(Record excerpts begins)
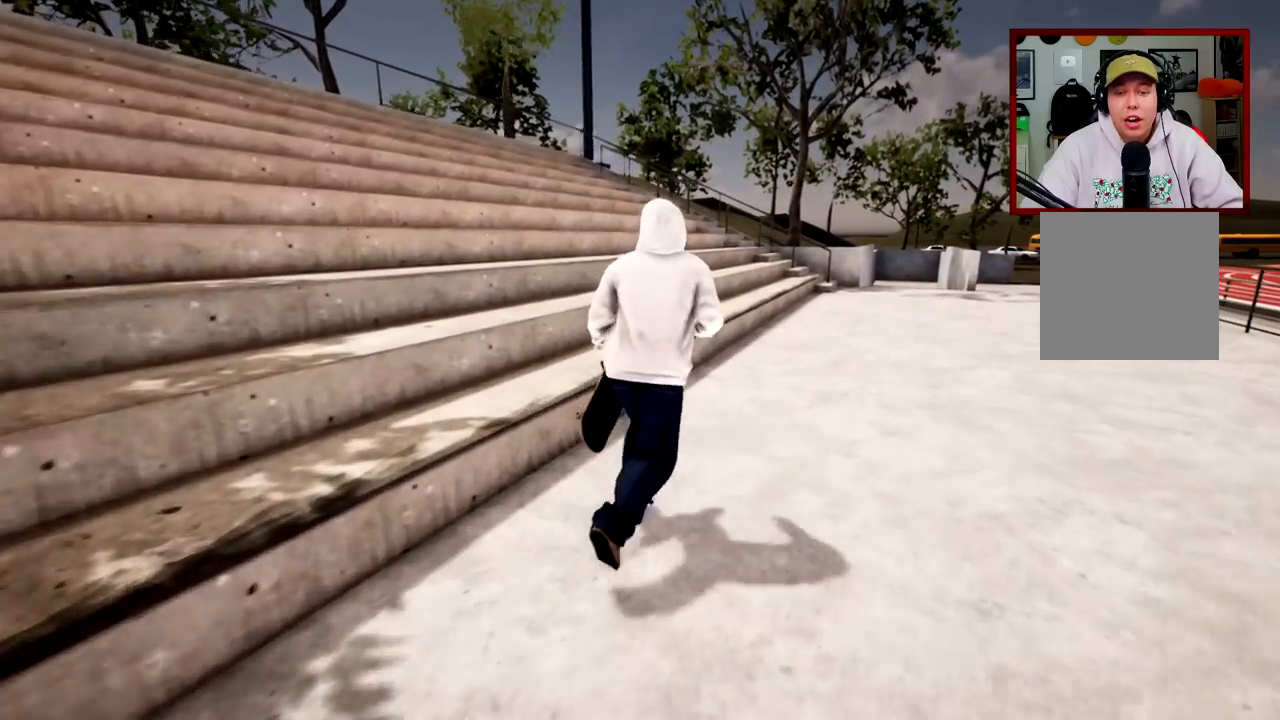
{"buttons": [], "left_stick": "up-right", "right_stick": "center", "events": []}
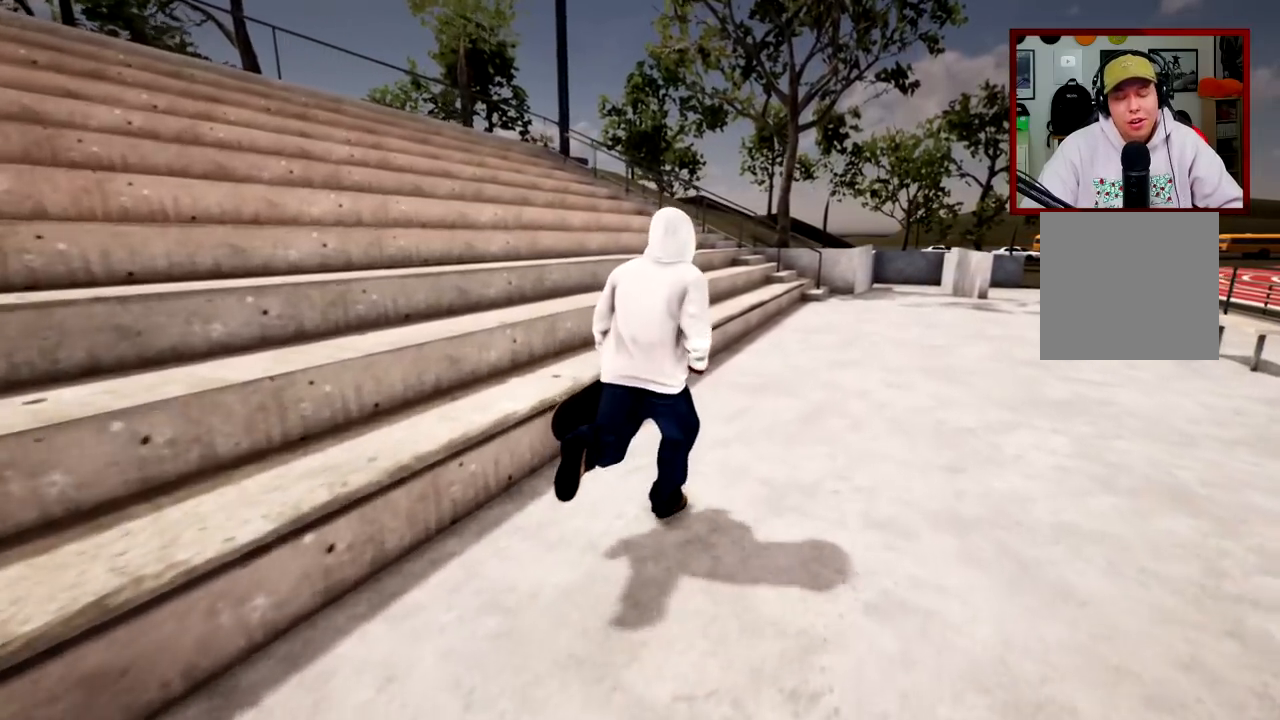
{"buttons": [], "left_stick": "up-right", "right_stick": "center", "events": []}
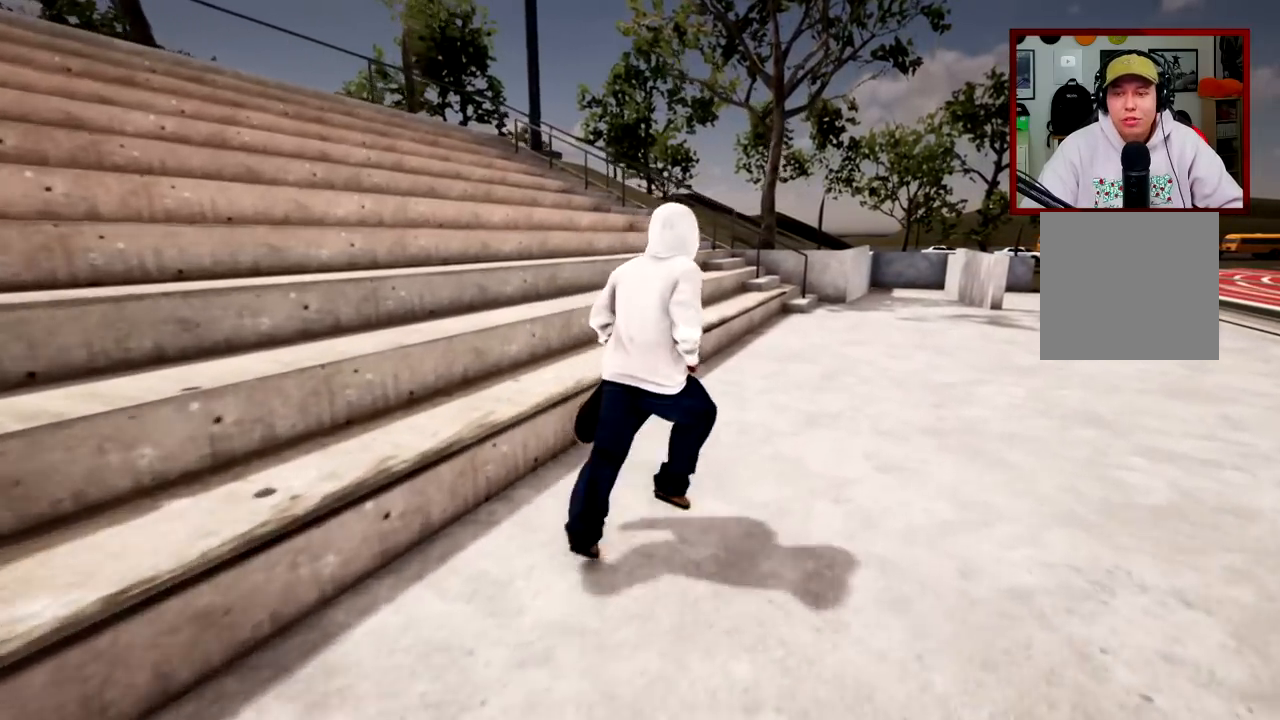
{"buttons": [], "left_stick": "up-right", "right_stick": "center", "events": []}
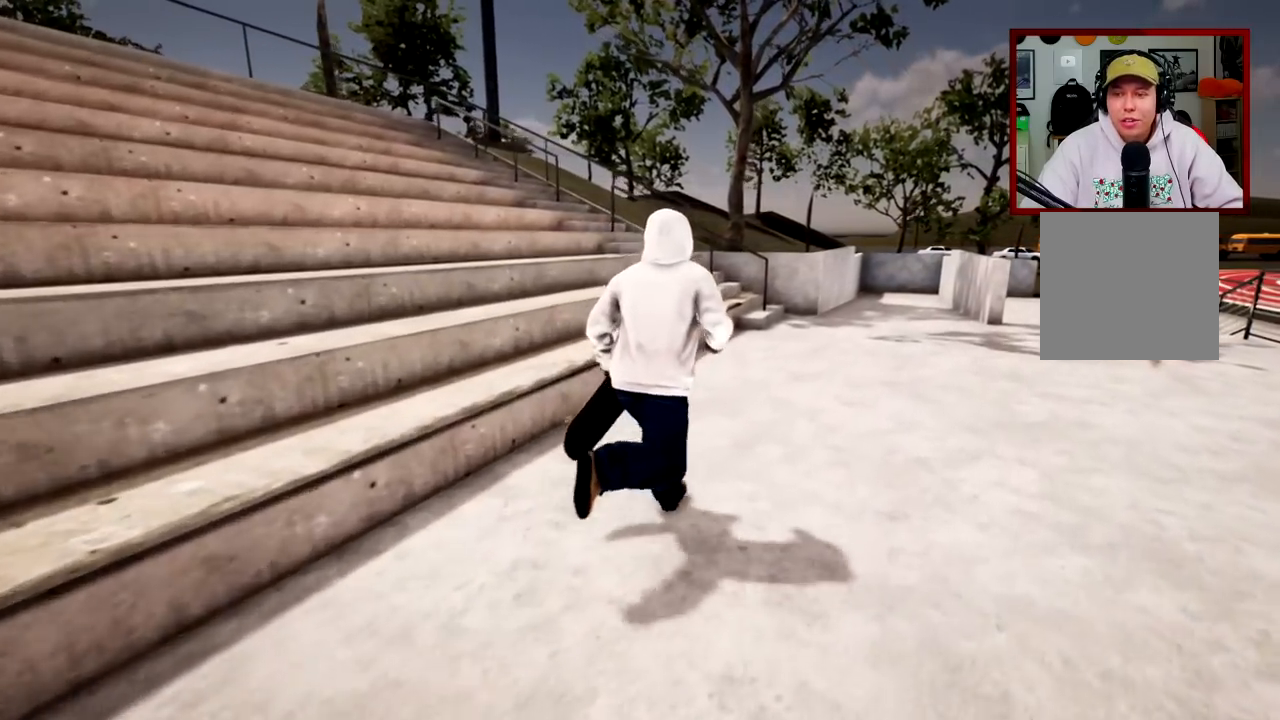
{"buttons": [], "left_stick": "up-right", "right_stick": "center", "events": []}
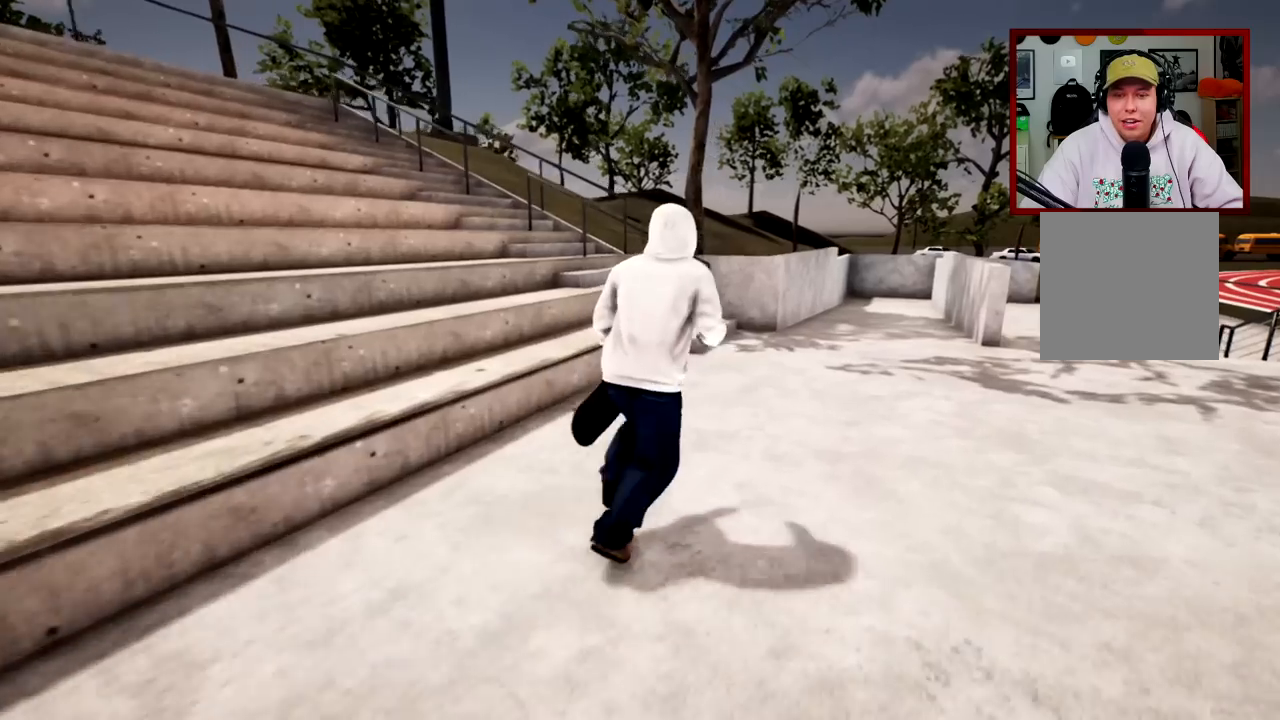
{"buttons": [], "left_stick": "up-right", "right_stick": "left", "events": [[134, "right_stick", "left"]]}
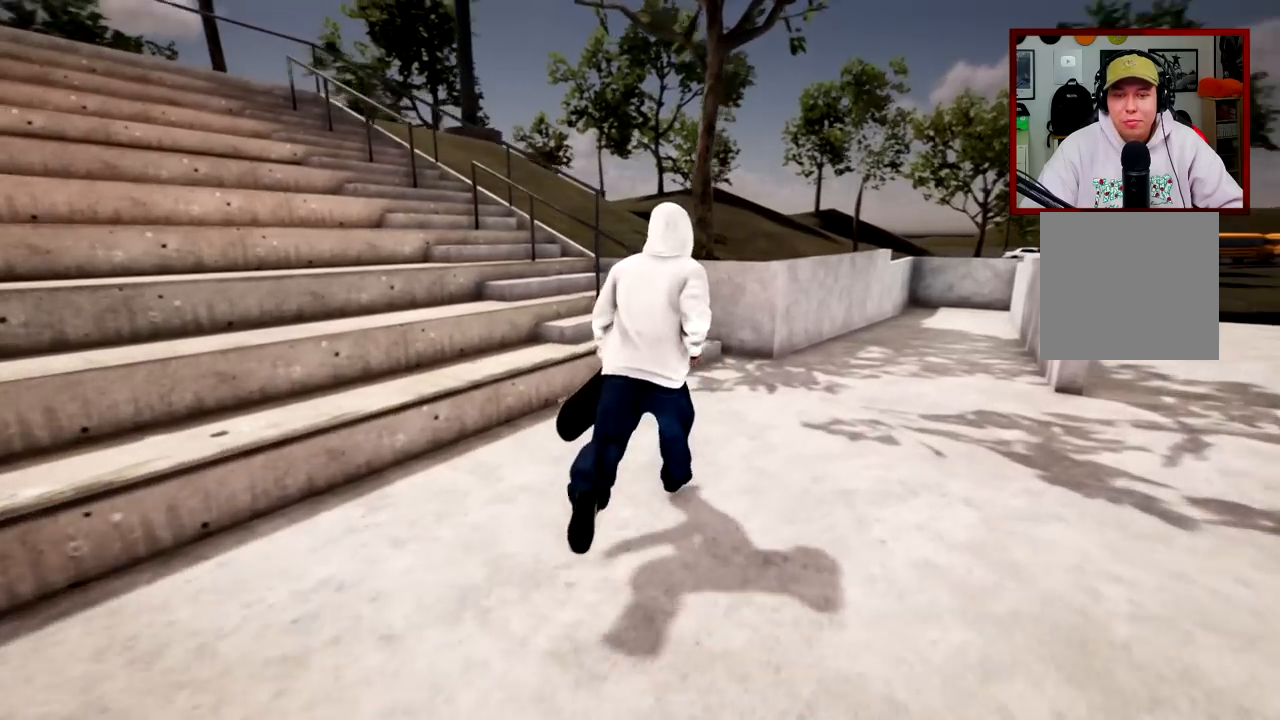
{"buttons": [], "left_stick": "center", "right_stick": "left", "events": [[183, "left_stick", "center"]]}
(Record excerpts ends)
■ Brief ■
All the records need to be printed again exactly as written, though without their pictures.

■ Task output ■
{"buttons": [], "left_stick": "up-right", "right_stick": "center", "events": []}
{"buttons": [], "left_stick": "up-right", "right_stick": "center", "events": []}
{"buttons": [], "left_stick": "up-right", "right_stick": "center", "events": []}
{"buttons": [], "left_stick": "up-right", "right_stick": "center", "events": []}
{"buttons": [], "left_stick": "up-right", "right_stick": "left", "events": [[134, "right_stick", "left"]]}
{"buttons": [], "left_stick": "center", "right_stick": "left", "events": [[183, "left_stick", "center"]]}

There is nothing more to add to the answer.